Tasks to complete:
- A) Say whether each statement agrees with the Wake County schools text below. Answer yes or no for each, and quote the deciding words of the text exactly. (i) The recent bond measure pays for 16 of the new schools. (ii) A middle school costs about the same as an elementary school. (iii) A timetable has been set for naming Drew Cook's replacement.
- B) Continue the Wake County schools text below, starting after its last sentence, not the data that follows it.

Excerpted text:

==============================

According to Wake County school board projections, there will need to be 40 new schools built by 2020. A recent bond measure funds 16 of them, including a high school and an elementary school in Garner. The $810 million bond will also fund renovations at Garner Magnet High School and Vandora Springs Elementary, among other schools in the county.
Kushner also said there is no timetable on either Drew Cook’s movement from Garner Magnet High School principal to his new job with the district’s central office nor the naming of his replacement.
“If I could clone Drew Cook I would do that for you,” Kushner told the crowd.
Garner has agitated for a middle school rather than an elementary school. Kushner noted plans for a middle school and the fact that the county could only fund about half the schools it needed. A middle school costs about twice as much as an elementary school.
Kushner and fellow school board member Bill Fletcher spoke about student assignment, citing stability, proximity, student achievement and operational efficiency as primary concerns.

==============================

Dataset content:
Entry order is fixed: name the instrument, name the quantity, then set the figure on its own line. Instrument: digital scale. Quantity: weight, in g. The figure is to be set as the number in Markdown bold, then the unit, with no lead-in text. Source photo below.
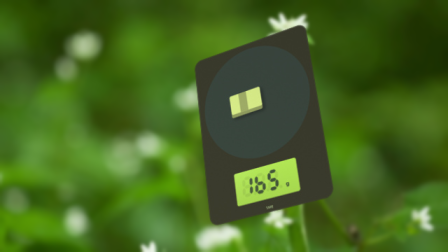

==============================

Outputs in order:
- A)
(i) Yes: "A recent bond measure funds 16 of them"
(ii) No: "A middle school costs about twice as much as an elementary school."
(iii) No: "there is no timetable on either Drew Cook’s movement from Garner Magnet High School principal to his new job with the district’s central office nor the naming of his replacement."

- B)
Former school board member and Garner resident Amy White noted the importance of high-performing schools in attracting commercial development and offered the board members a plea.
“Please be cognizant about student assignment when building those schools,” White said. “Please don’t overwhelm those schools with students that bring academic challenges into the school base.”
Fletcher said the goal is to have a competitive school in every neighborhood.
“We’re not there, but that’s our goal. Your comment is on target. The target’s on my back, but your comment is on target,” he said.